The use of electronic signatures for the purpose of fulfilling legal requirements for authenticity and integrity (A&I) in electronic or e-invoicing has been discussed extensively in recent years and has resulted in high-quality signatures being either mandatory (e.g. in Latain America, Russia, Turkey and China) or a well-defined option (as in the European Union) for this purpose.
The freedom to choose A&I mechanism in the EU has resulted in a need to analyze the comparable strength and cost benefits of the different options. The legal benefit of a qualified electronic signature/seal – actual legal certainty – is well documented, however equally important architectural benefits are less known.
The basic requirement on any e-invoicing solution is to be able to evidence A&I from the time of issuance through the last day of the mandatory retention period. A typical technical implementation of a business process involves processing the invoice in a number of discrete technical components, such as creation, content checking, delivery, approval and archiving.
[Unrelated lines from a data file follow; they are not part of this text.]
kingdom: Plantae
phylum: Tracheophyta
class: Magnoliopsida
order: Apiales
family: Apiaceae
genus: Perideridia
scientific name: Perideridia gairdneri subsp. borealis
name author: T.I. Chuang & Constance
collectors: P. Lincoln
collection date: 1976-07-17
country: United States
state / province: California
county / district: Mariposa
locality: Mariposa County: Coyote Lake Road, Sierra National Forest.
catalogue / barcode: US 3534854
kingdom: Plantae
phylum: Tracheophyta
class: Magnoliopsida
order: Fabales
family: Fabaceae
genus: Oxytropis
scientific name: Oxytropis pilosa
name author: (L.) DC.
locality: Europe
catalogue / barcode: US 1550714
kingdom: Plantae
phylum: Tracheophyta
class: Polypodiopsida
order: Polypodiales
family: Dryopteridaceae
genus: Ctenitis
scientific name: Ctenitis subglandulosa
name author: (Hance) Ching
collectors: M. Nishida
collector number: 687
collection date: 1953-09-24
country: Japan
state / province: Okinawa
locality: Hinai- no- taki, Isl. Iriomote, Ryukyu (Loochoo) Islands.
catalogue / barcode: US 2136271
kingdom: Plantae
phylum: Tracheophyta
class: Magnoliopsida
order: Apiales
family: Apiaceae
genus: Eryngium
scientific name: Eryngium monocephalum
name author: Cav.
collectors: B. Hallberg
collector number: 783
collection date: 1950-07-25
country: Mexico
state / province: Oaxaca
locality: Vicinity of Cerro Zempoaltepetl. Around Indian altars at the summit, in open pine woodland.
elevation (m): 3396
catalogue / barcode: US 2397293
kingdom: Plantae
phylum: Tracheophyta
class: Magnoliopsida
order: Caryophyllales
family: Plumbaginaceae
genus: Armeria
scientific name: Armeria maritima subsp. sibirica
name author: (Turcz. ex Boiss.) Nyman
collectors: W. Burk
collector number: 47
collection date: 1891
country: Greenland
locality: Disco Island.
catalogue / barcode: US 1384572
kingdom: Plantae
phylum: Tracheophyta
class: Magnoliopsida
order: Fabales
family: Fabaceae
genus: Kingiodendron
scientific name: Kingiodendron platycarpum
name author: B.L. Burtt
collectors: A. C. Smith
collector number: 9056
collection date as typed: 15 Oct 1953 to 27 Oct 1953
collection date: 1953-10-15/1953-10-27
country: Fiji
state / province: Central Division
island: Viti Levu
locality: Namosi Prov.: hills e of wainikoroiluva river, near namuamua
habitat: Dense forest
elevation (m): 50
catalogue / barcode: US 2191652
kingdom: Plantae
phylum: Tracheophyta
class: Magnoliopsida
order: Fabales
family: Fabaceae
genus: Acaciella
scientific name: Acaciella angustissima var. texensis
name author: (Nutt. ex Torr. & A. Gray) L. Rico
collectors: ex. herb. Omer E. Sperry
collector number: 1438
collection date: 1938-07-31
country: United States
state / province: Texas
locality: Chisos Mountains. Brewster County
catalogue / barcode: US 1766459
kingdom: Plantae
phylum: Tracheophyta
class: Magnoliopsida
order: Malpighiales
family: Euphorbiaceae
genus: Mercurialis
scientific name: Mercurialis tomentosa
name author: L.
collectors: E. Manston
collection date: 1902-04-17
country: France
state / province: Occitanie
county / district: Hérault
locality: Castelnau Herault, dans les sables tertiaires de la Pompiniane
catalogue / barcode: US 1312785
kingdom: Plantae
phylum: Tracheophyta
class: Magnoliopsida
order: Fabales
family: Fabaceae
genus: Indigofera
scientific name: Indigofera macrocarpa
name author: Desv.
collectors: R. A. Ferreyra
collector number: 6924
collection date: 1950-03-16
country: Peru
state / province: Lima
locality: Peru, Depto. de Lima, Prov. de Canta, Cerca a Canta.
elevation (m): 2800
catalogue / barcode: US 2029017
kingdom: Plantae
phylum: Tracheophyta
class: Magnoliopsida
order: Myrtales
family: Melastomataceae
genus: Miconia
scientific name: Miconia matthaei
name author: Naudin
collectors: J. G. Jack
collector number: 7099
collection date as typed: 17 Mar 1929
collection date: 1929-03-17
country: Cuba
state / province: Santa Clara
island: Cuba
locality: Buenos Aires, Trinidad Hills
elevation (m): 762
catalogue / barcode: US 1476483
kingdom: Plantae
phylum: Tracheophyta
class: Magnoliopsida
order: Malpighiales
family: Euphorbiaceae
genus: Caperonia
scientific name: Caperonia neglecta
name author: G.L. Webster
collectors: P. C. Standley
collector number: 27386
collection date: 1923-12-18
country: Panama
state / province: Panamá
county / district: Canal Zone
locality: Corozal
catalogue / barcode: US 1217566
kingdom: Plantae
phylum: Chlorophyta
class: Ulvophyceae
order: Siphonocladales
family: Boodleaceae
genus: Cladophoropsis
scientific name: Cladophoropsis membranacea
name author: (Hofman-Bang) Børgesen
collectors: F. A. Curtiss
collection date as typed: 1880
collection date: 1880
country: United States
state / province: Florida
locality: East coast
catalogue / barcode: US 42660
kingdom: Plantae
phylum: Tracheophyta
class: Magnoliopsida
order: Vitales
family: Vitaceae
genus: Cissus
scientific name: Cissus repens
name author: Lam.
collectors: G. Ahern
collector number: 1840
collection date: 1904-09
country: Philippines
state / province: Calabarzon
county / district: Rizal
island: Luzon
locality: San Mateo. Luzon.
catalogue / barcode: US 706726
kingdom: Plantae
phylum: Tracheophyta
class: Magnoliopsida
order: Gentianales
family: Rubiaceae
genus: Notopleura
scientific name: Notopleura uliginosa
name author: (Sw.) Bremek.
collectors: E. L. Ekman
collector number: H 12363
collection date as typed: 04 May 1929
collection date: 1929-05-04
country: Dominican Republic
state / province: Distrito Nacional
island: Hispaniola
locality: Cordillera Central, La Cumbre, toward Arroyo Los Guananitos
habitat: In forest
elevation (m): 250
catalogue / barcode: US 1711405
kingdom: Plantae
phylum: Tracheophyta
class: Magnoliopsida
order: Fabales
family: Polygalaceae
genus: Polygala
In a signature-based solution the data object itself (the invoice) carries bullet-proof evidence of A&I, readily available to be verified in any process step, the effect being that a change in the business process or the technical implementation of the document flow does not need to consider the implications for the A&I protection.
A solution not using signatures will have to ensure that appropriate A&I measures are always in place through each leg in a communication chain, processing in a system component or storing in an archive. The solution must also provide evidence of such mechanisms being in place historically, requiring proper control over documentation revisions, audit activities and corresponding audit reports. For an engineering team implementing a trustworthy e-invoicing solution the benefits of e-signatures are significant and should be considered before concluding on the comparable benefits of different legal options for compliance.